Neither federal nor private payers will pay for all available therapies and services. Instead each payer has set up its own complex system of rules that determine what services and therapies will be covered when.

Medicare Coverage Policies

Medicare Coverage Policies

Medicare uses a variety of mechanisms to set policies for coverage of services. At the national level, the Centers for Medicare and Medicaid Services (CMS) may issue a National Coverage Determination (NCD). Medicare contractors may issue Local Coverage Determinations (LCDs) or may choose to cover services or therapies on a case-by-case basis. If an NCD or LCD does not exist, it does not simply mean that Medicare will not pay for the service.

National Coverage Determinations
CMS develops NCDs to codify Medicare coverage of services that are “reasonable and necessary.” NCDs are created using an evidence-based process, with opportunities for public comment and participation.  These policies may be written in a manner that provides broad coverage, coverage with certain restrictions, or non-coverage.  NCDs are listed in alphabetical order on the CMS website or can also be found, along with many other documents, in the Medicare Coverage Center.

Without an NCD, a service may be covered at the judgment of Medicare administrative contractors (MACs) through an LCD.

Local Coverage Determinations
When national coverage has not been specified in an NCD, MACs may choose to provide coverage for a service through an LCD. An LCD may be written in a manner that provides broad coverage, coverage with certain restrictions, or non-coverage.  MACs develop LCDs through a process that is less formal than that used to develop an NCD. That process includes expert feedback from designated physician representatives. LCDs are listed by contractor or state on the CMS website. Individual contractor websites have additional information that includes information for providers to suggest new or revised LCDs.

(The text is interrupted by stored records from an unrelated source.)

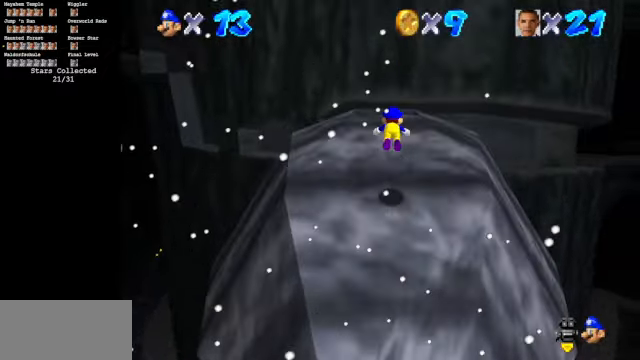
Gameplay with a controller (Nintendo layout); each line is a JSON object with the inputs held at the frame after it. "events" lists button and stick changes between this image and that frame as [ms after this image, input, new state], when the widget could be followed in between. Not read: L3 R3.
{"buttons": [], "left_stick": "down", "events": [[100, "B", "up"], [267, "left_stick", "left"], [300, "A", "down"], [334, "left_stick", "down"], [467, "A", "up"]]}
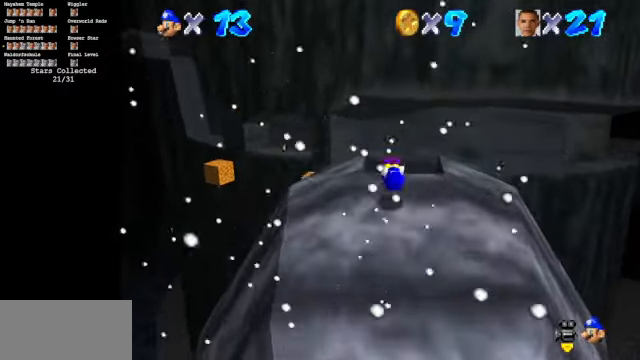
{"buttons": [], "left_stick": "up", "events": [[100, "left_stick", "center"], [434, "left_stick", "up"]]}
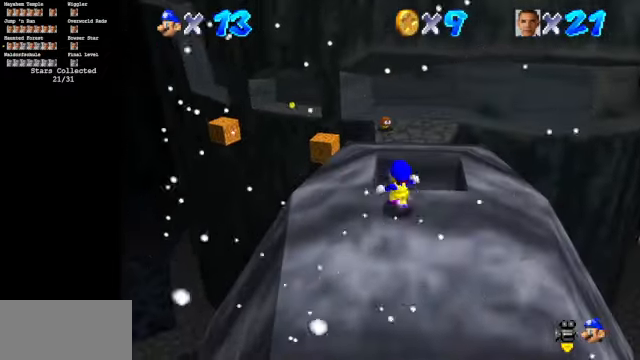
{"buttons": [], "left_stick": "up-left", "events": [[34, "A", "down"], [367, "A", "up"], [367, "left_stick", "up-left"]]}
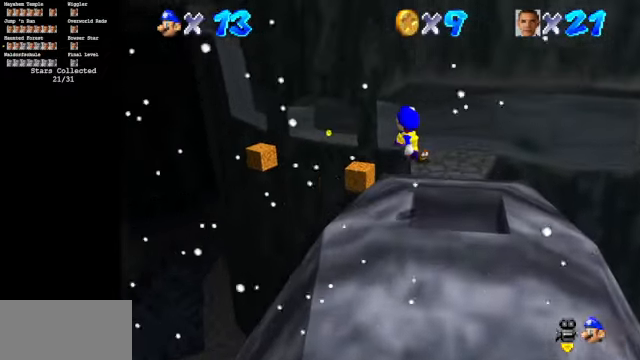
{"buttons": [], "left_stick": "up", "events": [[67, "left_stick", "up"]]}
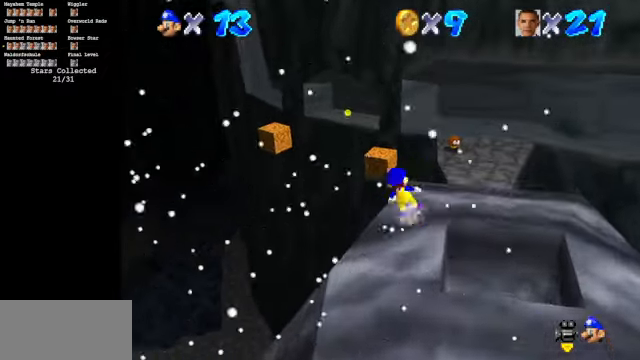
{"buttons": [], "left_stick": "up-right", "events": [[34, "Z", "down"], [100, "A", "down"], [200, "A", "up"], [200, "left_stick", "up-right"], [234, "Z", "up"]]}
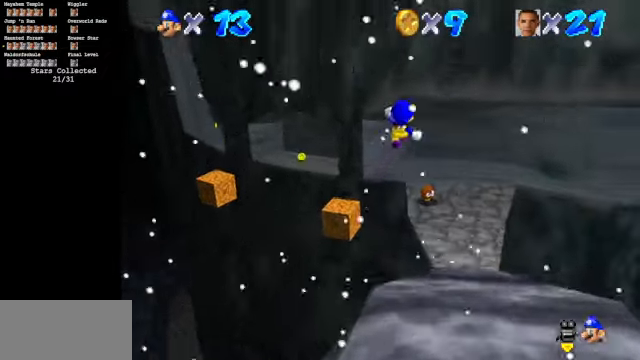
{"buttons": [], "left_stick": "up-right", "events": []}
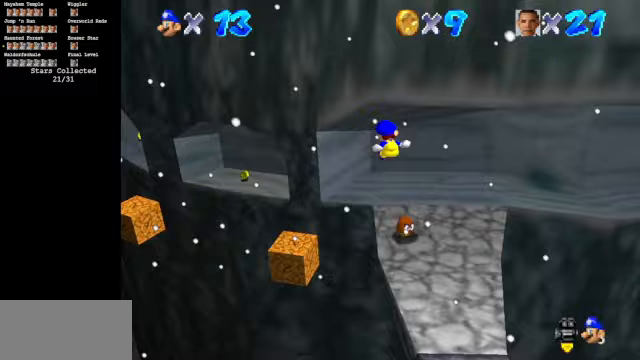
{"buttons": ["C_DOWN", "C_RIGHT"], "left_stick": "down", "events": [[33, "C_DOWN", "down"], [33, "C_RIGHT", "down"], [33, "left_stick", "right"], [300, "left_stick", "down-right"], [433, "left_stick", "down"]]}
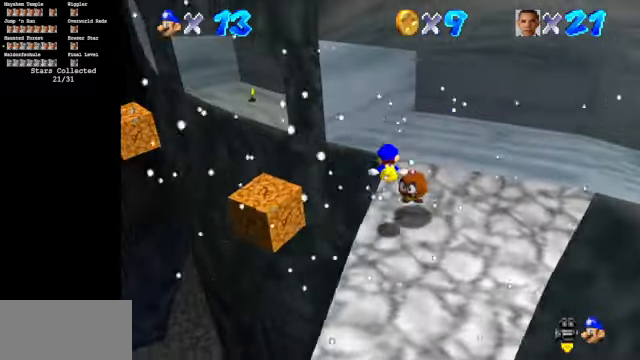
{"buttons": ["C_DOWN", "C_RIGHT"], "left_stick": "down", "events": []}
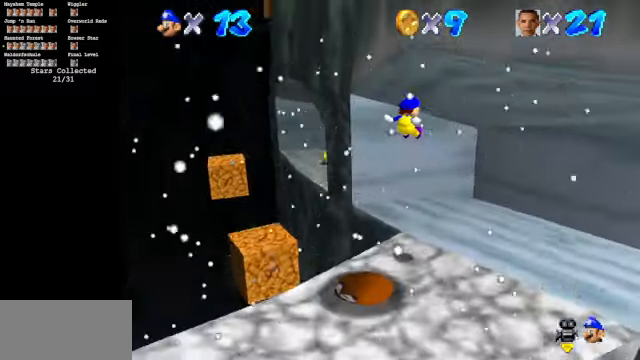
{"buttons": ["C_DOWN", "C_RIGHT"], "left_stick": "down-left", "events": [[433, "left_stick", "down-left"]]}
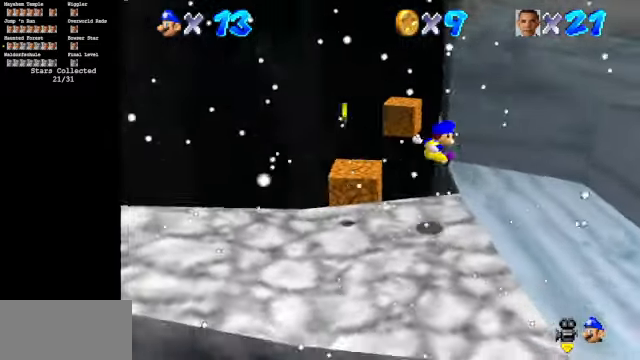
{"buttons": ["C_DOWN", "C_LEFT"], "left_stick": "up", "events": [[67, "C_DOWN", "up"], [67, "C_RIGHT", "up"], [267, "C_LEFT", "down"], [267, "left_stick", "center"], [300, "C_DOWN", "down"], [467, "left_stick", "up"]]}
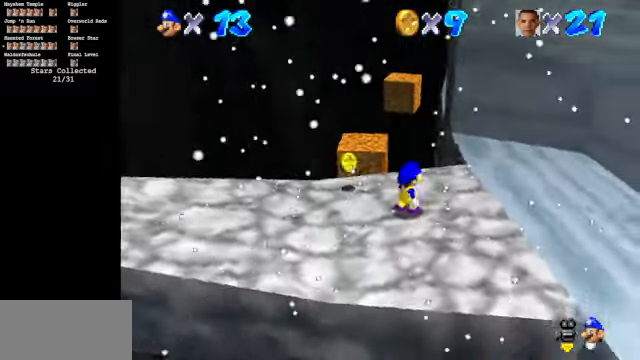
{"buttons": [], "left_stick": "left", "events": [[300, "C_DOWN", "up"], [300, "C_LEFT", "up"], [400, "left_stick", "left"]]}
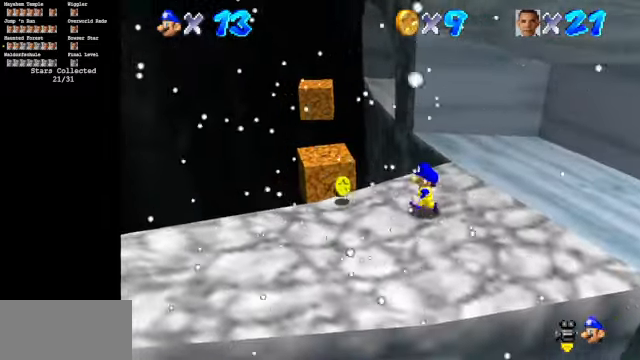
{"buttons": [], "left_stick": "down", "events": [[33, "left_stick", "down-left"], [200, "left_stick", "down"]]}
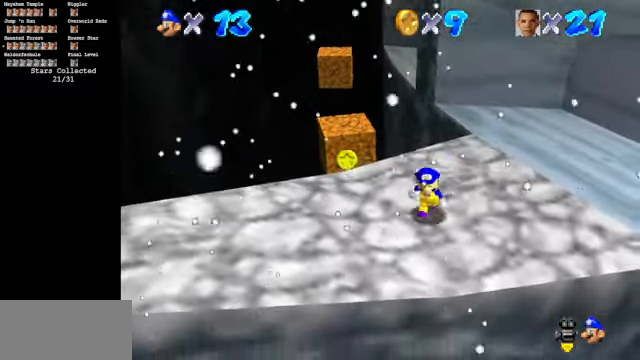
{"buttons": [], "left_stick": "up", "events": [[100, "left_stick", "left"], [267, "left_stick", "up-left"], [400, "left_stick", "up"]]}
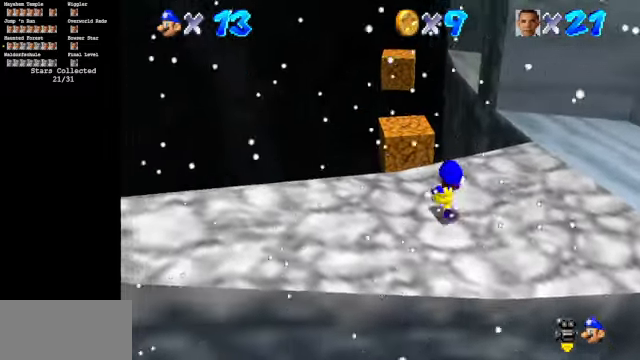
{"buttons": [], "left_stick": "up", "events": [[267, "A", "down"], [267, "Z", "down"], [367, "A", "up"], [433, "Z", "up"]]}
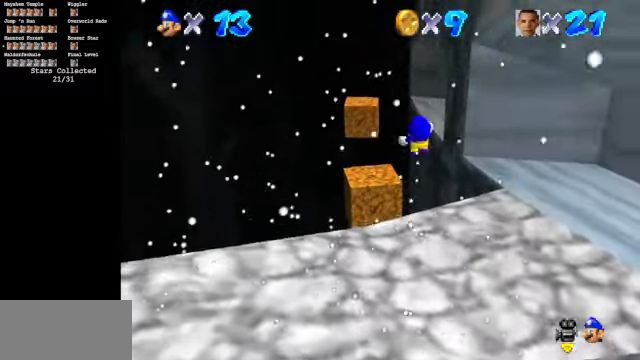
{"buttons": [], "left_stick": "right", "events": [[300, "left_stick", "up-right"], [467, "left_stick", "right"]]}
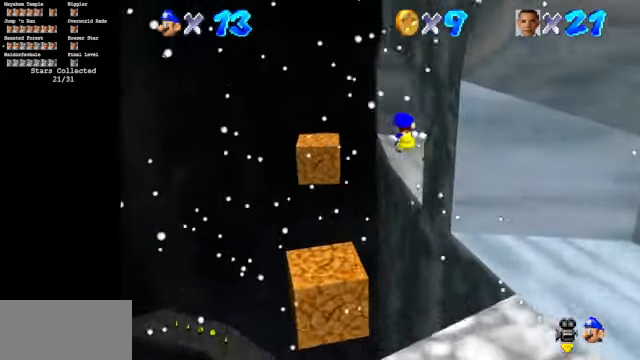
{"buttons": [], "left_stick": "center", "events": [[133, "C_DOWN", "down"], [133, "C_LEFT", "down"], [300, "left_stick", "center"], [400, "C_DOWN", "up"], [433, "C_LEFT", "up"]]}
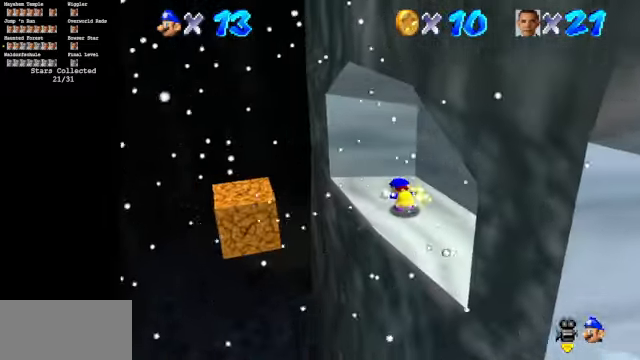
{"buttons": [], "left_stick": "center", "events": []}
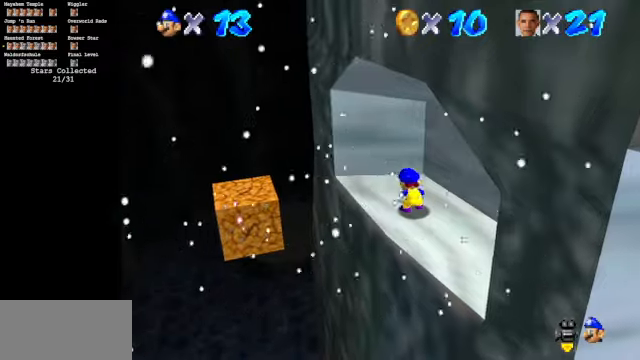
{"buttons": [], "left_stick": "center", "events": [[233, "left_stick", "right"], [366, "left_stick", "center"]]}
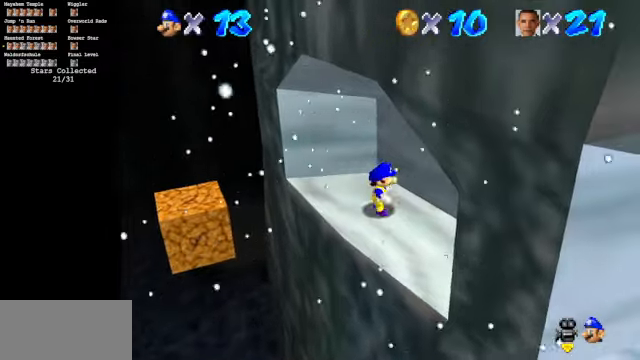
{"buttons": [], "left_stick": "left", "events": [[200, "left_stick", "left"]]}
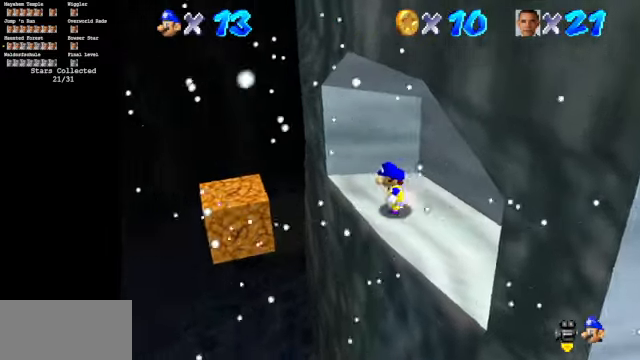
{"buttons": ["A"], "left_stick": "up-left", "events": [[100, "left_stick", "up-left"], [166, "A", "down"]]}
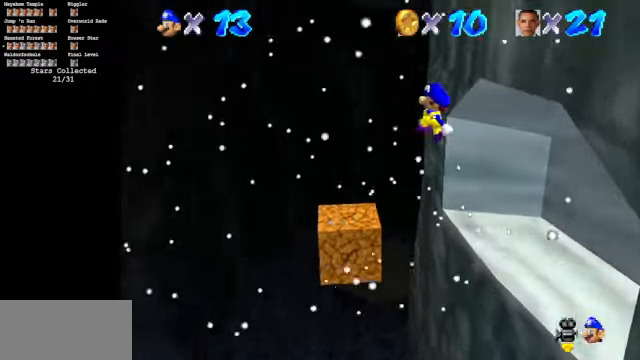
{"buttons": ["C_DOWN", "C_LEFT"], "left_stick": "right", "events": [[100, "left_stick", "center"], [166, "A", "up"], [266, "left_stick", "right"], [366, "C_DOWN", "down"], [366, "C_LEFT", "down"]]}
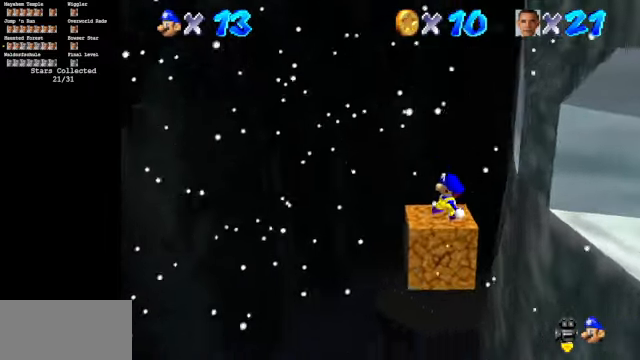
{"buttons": ["C_DOWN", "C_LEFT"], "left_stick": "center", "events": [[33, "C_DOWN", "up"], [33, "C_LEFT", "up"], [133, "A", "down"], [233, "A", "up"], [266, "left_stick", "down-right"], [433, "C_DOWN", "down"], [433, "C_LEFT", "down"], [466, "left_stick", "center"]]}
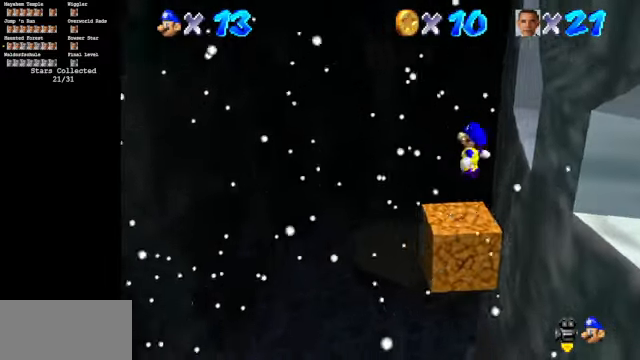
{"buttons": [], "left_stick": "up", "events": [[66, "left_stick", "left"], [166, "left_stick", "center"], [333, "left_stick", "up-left"], [400, "C_DOWN", "up"], [400, "C_LEFT", "up"], [500, "left_stick", "up"]]}
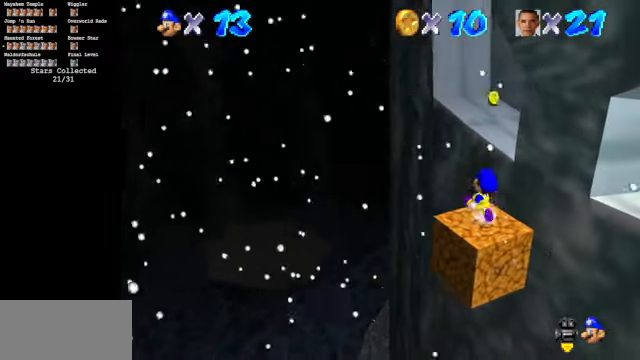
{"buttons": ["A"], "left_stick": "up-right", "events": [[100, "A", "down"], [466, "left_stick", "up-right"]]}
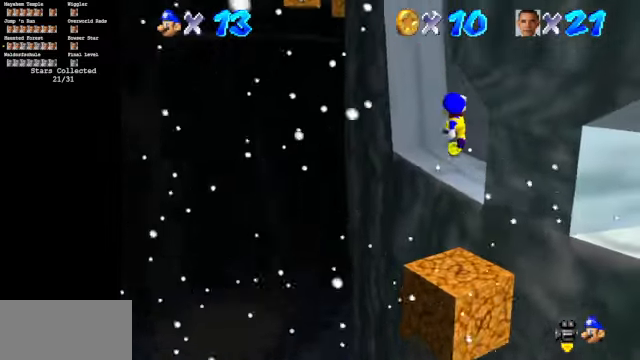
{"buttons": ["C_DOWN", "C_LEFT"], "left_stick": "center", "events": [[33, "A", "up"], [333, "C_DOWN", "down"], [333, "C_LEFT", "down"], [400, "left_stick", "center"]]}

Most services are not addressed in either an NCD or an LCD. These services are not precluded or qualified through policy, but may be subject to coding edits for frequency, volume, or code pairs.

Private Payer Coverage Policies

Third party insurance payers such as Aetna, Blue Cross and Blue Shield, CIGNA and UnitedHealthcare maintain individual libraries of medical coverage policies. These policies contain the payer’s coverage rationale, interpretation of current medical evidence and literature as well as billing and coding instructions. Payers often include various evaluations such as clinical practice guidelines, Medicare coverage determinations, medical assessments (from governmental agencies, other health insurers and independent non-profit organizations), and sometimes use cost-effectiveness research of similar procedures or devices.

The large national insurers, including Medicare contractors, review their medical policies annually or more frequently as the medical literature and evidence evolves. The ACC has become an excellent resource for these cardiovascular related policies through its evidence-based practice guidelines, statements, and appropriate use criteria. The College continues to provide additional clinical practice input and guideline interpretation for both Medicare and private payer coverage policies.

The best way to find a specific policy for a payer is to use an internet search engine like Google, Bing, or Yahoo. Searching with the CPT® code will help narrow your search results. For example, when searching for UnitedHealthcare’s medical policy for complete transthoracic echocardiogram (CPT 93306), input “UnitedHealthcare medical policy CPT 93306” into the search box.

It is important to note some payers may have additional requirements such as prior authorization or notifications for certain services and procedures particularly diagnostic imaging tests and other cardiovascular procedures. Be sure to check with the insurer for these type requirements before rendering a service.